Here's my high level view of just the basics.
First, all these FT transforms are used to convert the time domain into the frequency domain. It's very important to understand this. There are reverse transforms for converting the frequency domain back to the time domain as well.
Signals in the time domain can be represented mathematically either as functions or discrete samples. For example a sinusoidal signal can be x = sin(wt) - a function. Or x(0) = 0, x(1) = .707, x(2) = 1.0, etc. - a set of discrete samples.
CFT
The 'C' here means continuous which means the signal is defined by a set of functions. If you want to use functions (eg. sin(wt)) then you need to use the continuous form of the FT (CFT). The result from the CFT is a set of functions representing the frequency spectrum. So basically, you input a continuous time signal and you get out a continuous frequency spectrum. What does this mean? It just means that you can determine the signal level at any time you choose - since its a function. It also means that you can determine the amplitude of any single frequency component - since its a function. This is the advantage of the CFT - it's exact and countinuous. The big disadvantage is that it's really hard to compute for arbitrary signals - virtually impossible sometimes.
DTFT
The 'D' here means discrete which means it is just a collection of data points.
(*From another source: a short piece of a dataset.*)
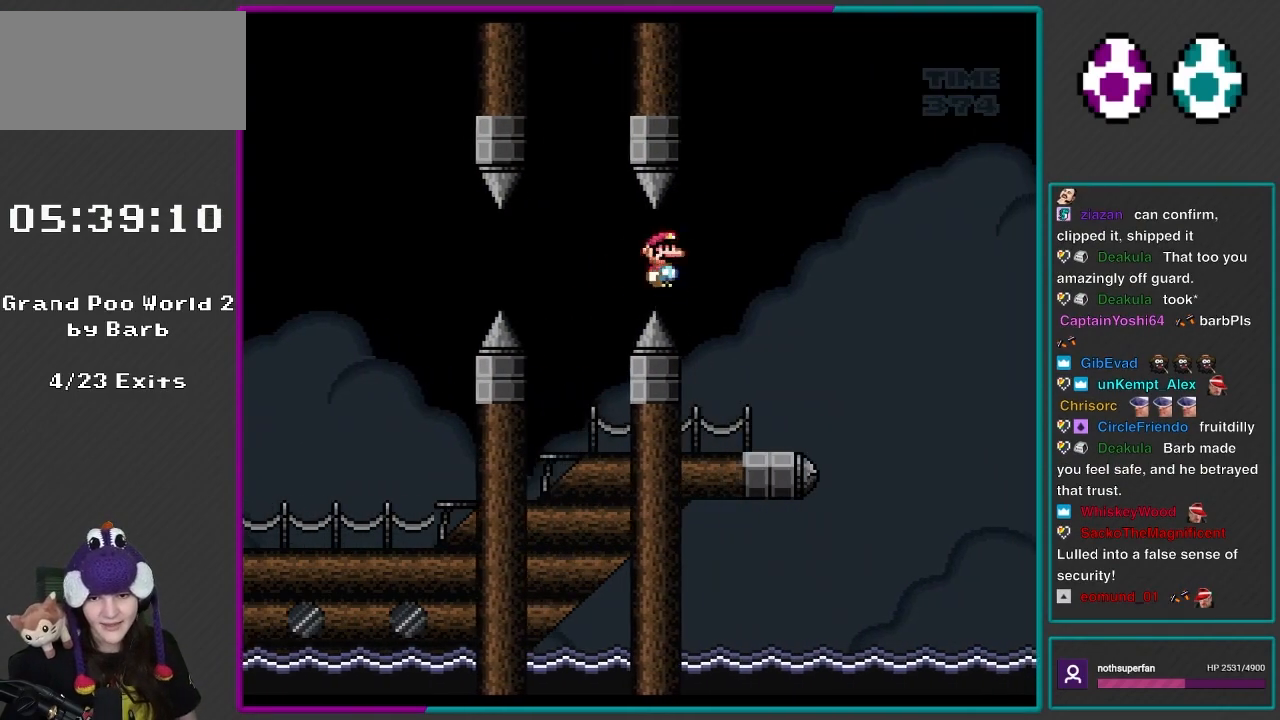
{"buttons": ["Y"], "events": [[233, "DPAD_RIGHT", "up"], [250, "DPAD_LEFT", "down"], [317, "A", "up"], [467, "X", "up"], [467, "Y", "down"], [500, "DPAD_LEFT", "up"]]}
Discrete transforms are appoximations since you only know the value at a discrete time or frequency.
For a discrete signal, there are no functions describing the input, just a bunch of data. These data points can be periodic or not. If they are periodic (sampled) then the DTFT becomes the DFT. So in this case, you input an array of data points representing time and you get out an array of data points representing frequency. The term 'bins' is typically used to describe these data points. What this means is that a single frequency data point represents a frequency band or bin. So for example, if f(3) = 0.5 and the bins are 1 kHz wide, then the relative power of all the frequencies in the bin is 0.5. If you add up all the bins the total will be 1.0 (normalized & adjusted for phase). You can control the number of bins and their bandwidth by setting the sample frequency and the number of samples you process. As the sample frequency and number of samples increases, the number of bins increases and the bandwith decreases - meaning it is more accurate.
The frequency bins can be thought of as bandpass filters with amplitude detectors.
In practice DFT's are often used to detect a single band of frequencies. In this case the math is faster since you only have to calculate values for one bin.
However to say that it is a bandpass filter is incorrect since the output is the frequency domain. If you need to know the power in a band this it works just fine - for example if you wanted to detect DTMF tones. But in order to make a bp filter you would have to run an IDFT on the band to get back to the time domain and then if you wanted an analog signal you could use a DAC. In practice you have to understand and tune all the aspects of the conversions if you want a useable output.
Hope this helps.